First, we can forgive ourselves a little, recognizing that our situations and reactions aren’t always freely selected. We can view ourselves a little less critically, and, seeing that the same is true for others, we can be a little less critical of them too.

Second, just because things feel difficult does not mean that we are fundamentally broken. Situations, like thoughts, change. And we are not in control of it all. I can’t will myself not to age or get sick. I can’t prevent pain any more than I can command myself to be happy regardless of circumstance. There are inevitable parts of my life that I simply don’t like much. But that’s no reason to take it so personally.

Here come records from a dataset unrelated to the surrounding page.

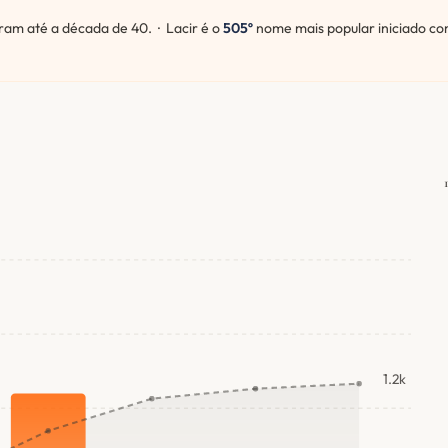
m até a década de 40. · Lacir é o
505º
nome mais popular iniciado co
1.2k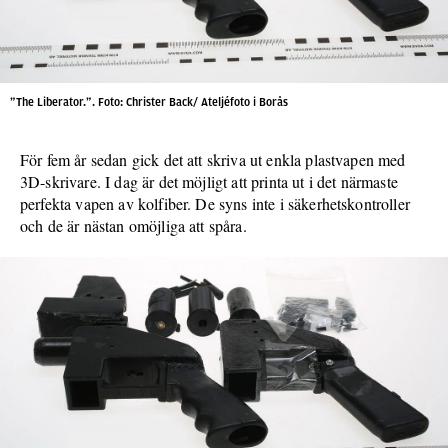
”The Liberator.”. Foto: Christer Back/ Ateljéfoto i Borås
För fem år sedan gick det att skriva ut enkla plastvapen med
3D-skrivare. I dag är det möjligt att printa ut i det närmaste
perfekta vapen av kolfiber. De syns inte i säkerhetskontroller
och de är nästan omöjliga att spåra.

When I sense my mind growing cluttered and growing more included to judge, one of my favorite activities is to awaken early and watch the sunrise. It’s a wonderful reminder that no matter what I’m thinking, no matter what I want to happen, things change (literally going from dark to light) and the world goes on completely outside of my control.

Fear of Acceptance

Letting things be is about stopping the doing. Letting go is doing something – it requires effort and energy. Here is an example: Imagine that you are holding a pen in your hand and want to let it go. In order to put the pen down, you have to be holding it. When you continue to want to put it down, you have to “continue” to hold it. And the more effort you apply to “wanting” to let go, the more your grip persists. Instead, just relax your grip and it will fall away.

The mind’s job is to think – and it never stops. That’s just want it does. But the thoughts we have are not facts. So when you find yourself pursuing a mindless thought path, acknowledge the thought or the theme, then let it be. Return to the present. It’s not that hard – you’re already here.